The NC Farms app was developed by the N.C. Department of Agriculture and Consumer Services (NCDA&CS).

For more information, download the NC Farms app.

Project Linus to Sort Blankets for Children

The Western North Carolina Chapter of Project Linus will meet on Wednesday, Jan. 5, to process blanket donations.

Chapter members create and donate handmade blankets to children in crisis that provide a sense of security and warmth.

Blankets are given out in 12 counties in Western North Carolina. The local chapter has donated more than 82,700 blankets over the past 13 years.

Blankets can be quilted, crocheted, knitted or no-sew fleece.

There are local drop-off spots for donations.

For more information, or to contribute to Project Linus, contact Ellen Knoefel at 828-645-8800 or gknoefel@charter.net; or Pat Crawford, 828-883-8746.

Embroiderers Set for Project Linus Work Day

The Laurel Chapter of the Embroiderers’ Guild of America (EGA) will meet in person on Thursday, Jan. 6.

The program will mark the annual outreach to Project Linus, a non-profit that creates and donates handmade blankets to children in crisis.

EGA members will be creating no-sew fleece blankets with instruction provided by Roberta Smith.

In addition, there will be a short presentation by Ellen Knoefel, the coordinator of the local chapter of Project Linus.

The Laurel Chapter meets at Cummings United Methodist Church, 3 Banner Farm Road, Etowah/Horse Shoe. Registration is from 9:30 to 10 a.m., followed by a short business meeting. The program runs to noon. Visitors are welcome.

For information, call Mary Ann Wyatt, 828-551-7719, or Janet Stewart, 828-575-9195.

NC’s Hoppin’ John Makes Top 20 Christmas Food List

North Carolina’s Hoppin’ John ranked 18th among iconic Christmas foods, according to a survey conducted by Christmas.co.uk.

The survey polled 3,485 Americans, who rated the nation’s favorite holiday dishes and desserts.
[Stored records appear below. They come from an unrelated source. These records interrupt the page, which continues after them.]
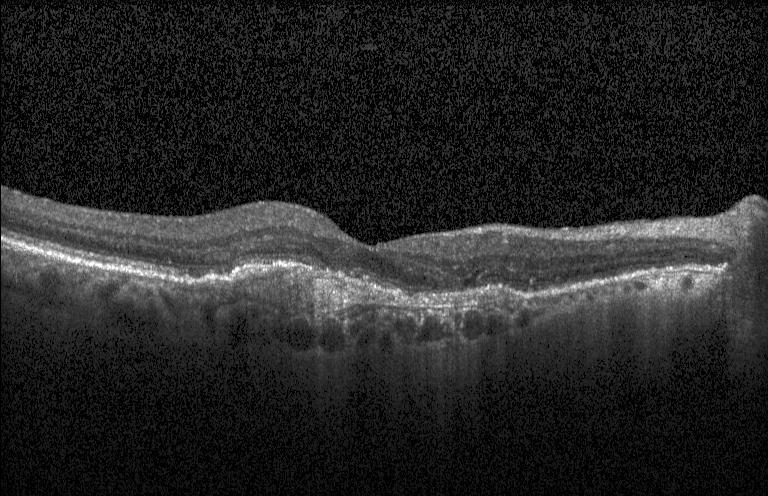
Spectral-domain OCT · retinal OCT cross-section · instrument: Heidelberg Spectralis. Macular OCT: CNV.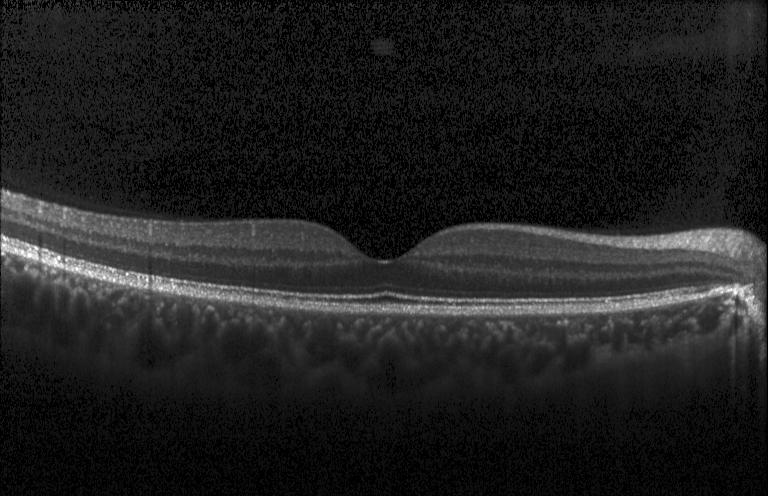
Retinal OCT B-scan — Dx: no evidence of CNV, DME, or drusen.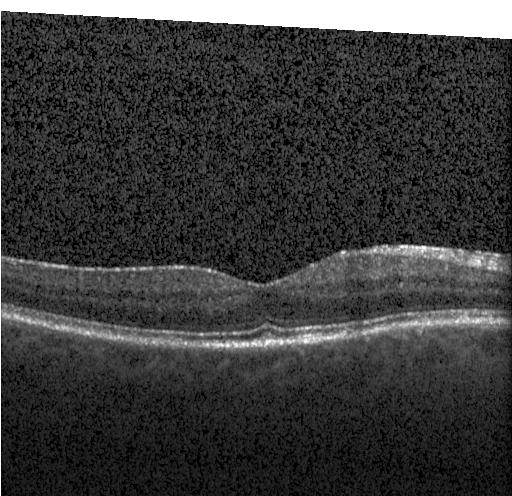
Diagnosis: no CNV, DME, or drusen.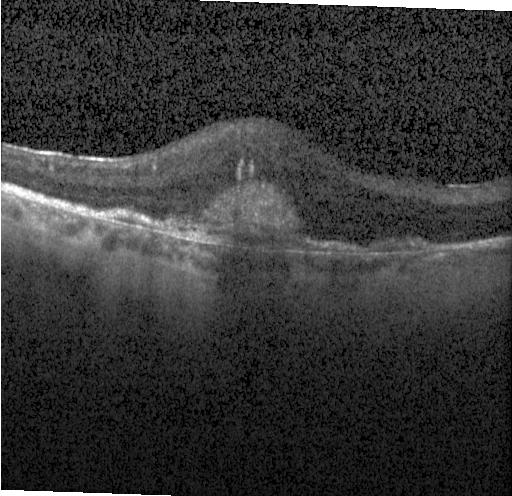
Choroidal neovascularization.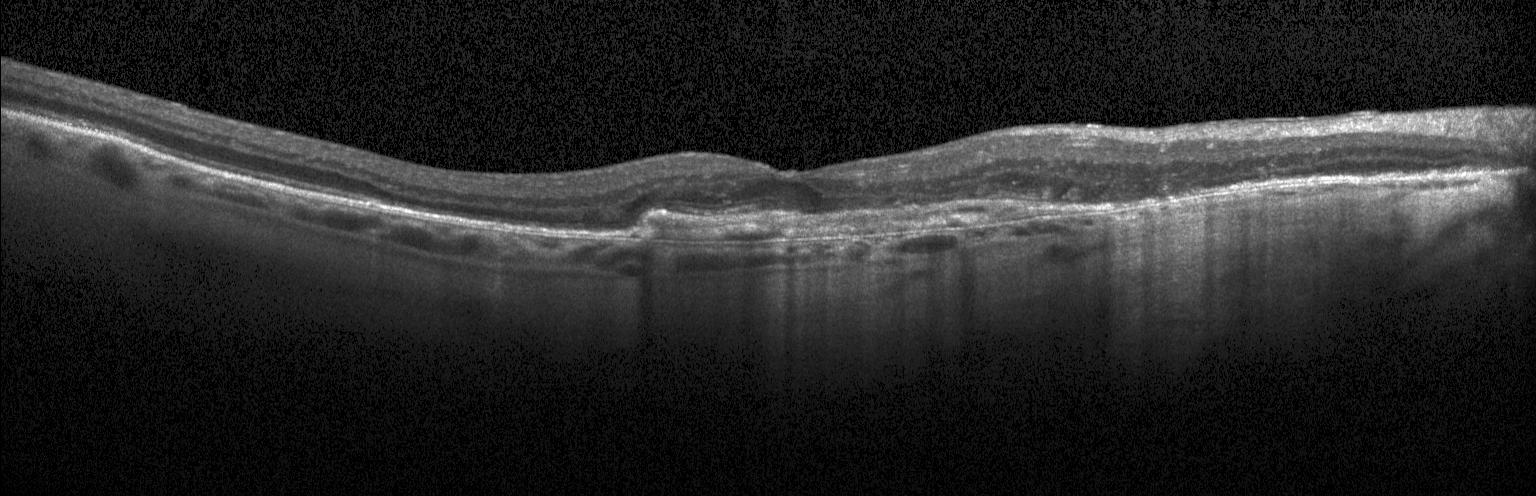
This B-scan demonstrates a choroidal neovascular membrane.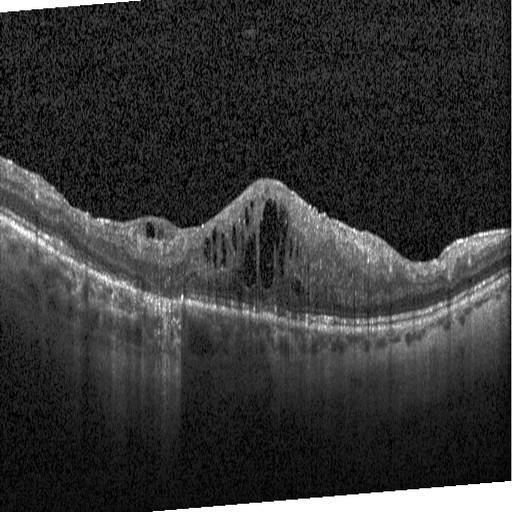
Macular scan · instrument: Heidelberg Spectralis · optical coherence tomography B-scan
Assessment: diabetic macular edema (DME).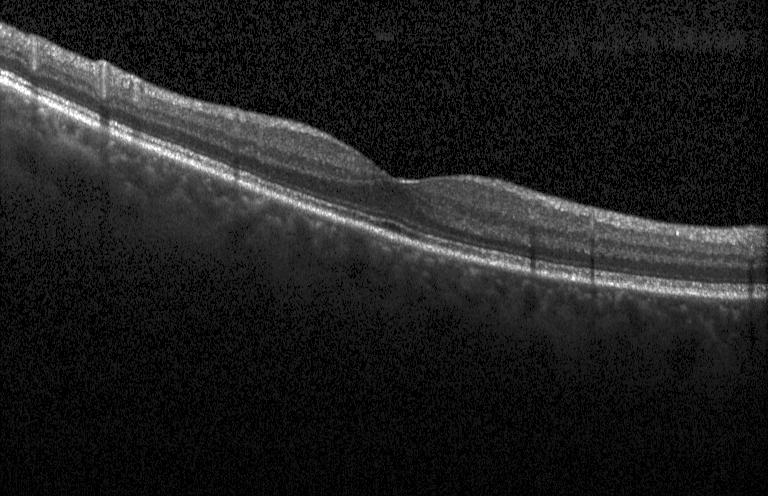
SD-OCT · retinal OCT B-scan · instrument: Heidelberg Spectralis · through the macula
The scan shows no evidence of choroidal neovascularization, diabetic macular edema, or drusen.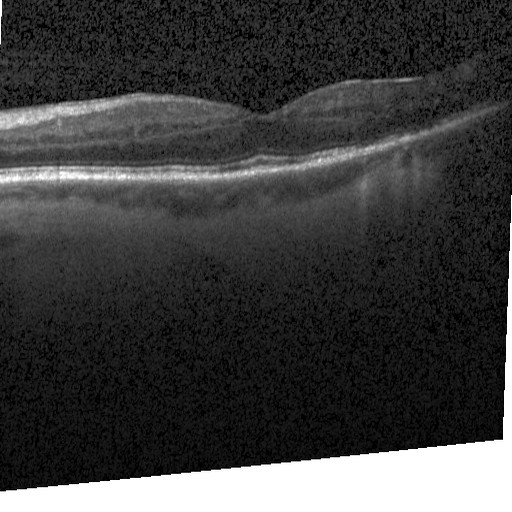

Acquired on a Heidelberg Spectralis; horizontal scan through the fovea; spectral-domain OCT; retinal OCT cross-section — Impression: diabetic macular edema (DME).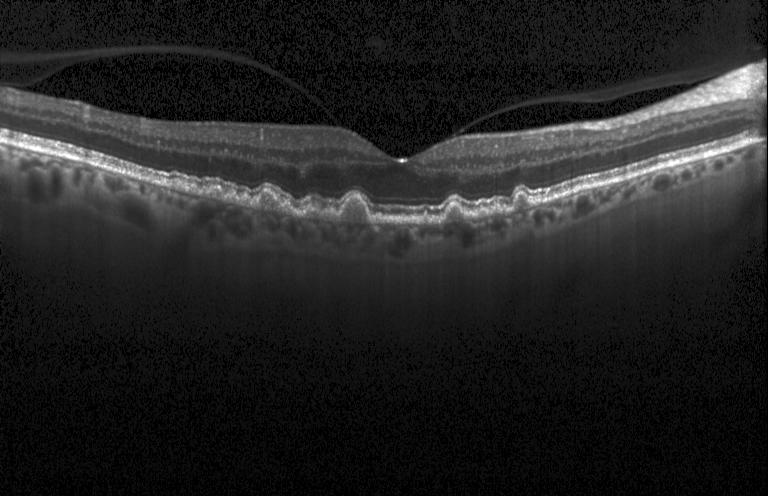
Spectral-domain optical coherence tomography; macular scan; instrument: Heidelberg Spectralis; optical coherence tomography B-scan.
The scan shows drusen.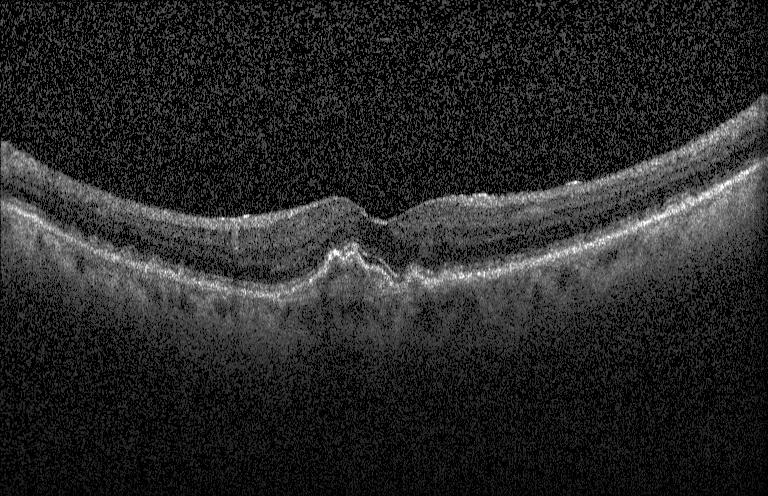

OCT scan showing choroidal neovascularization.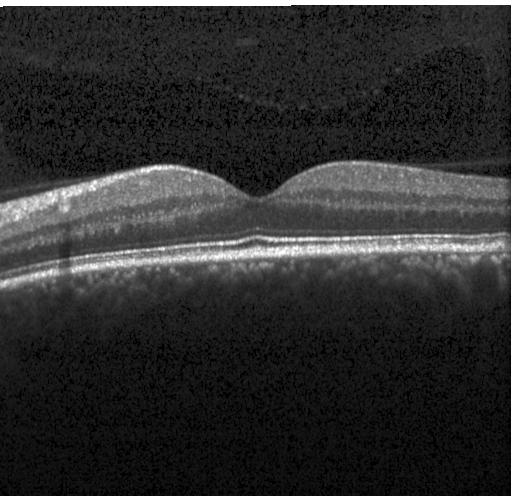

OCT B-scan; spectral-domain optical coherence tomography; fovea-centered; acquired on a Heidelberg Spectralis.
Finding: no CNV, DME, or drusen.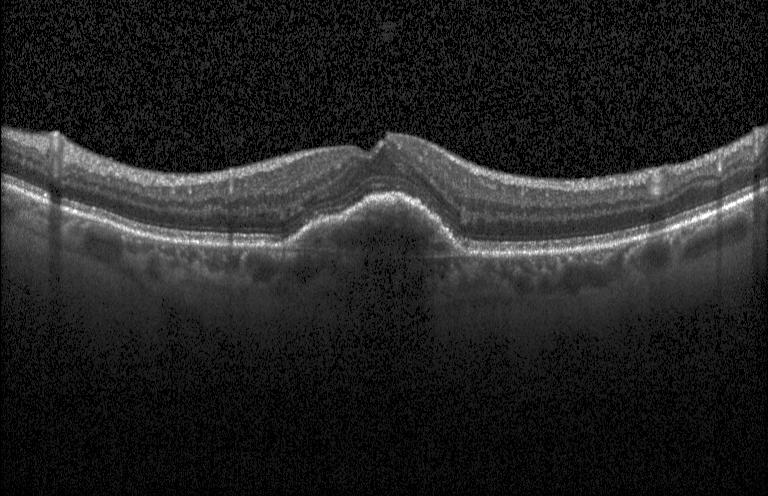
Macular OCT: choroidal neovascularization.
New Hampshire’s pumpkin pie took first place, with Alabama’s crescent recipes coming in second, featuring buttery crescent rolls, crescent fruit cobbler.

In third place was Utah’s green bean casserole.

But it was North Carolina’s Hoppin’ John that served up a side of history with its placement on the food list.

Hoppin’ John is a dish that dates to the Civil War, featuring peas and rice. “It’s a classic winter warmer and the perfect addition to any Christmas meal,” the survey noted.

The black-eyed pea is said to bring about prosperity and luck, which is why it’s a Southern staple over the holidays and, in particular, New Year.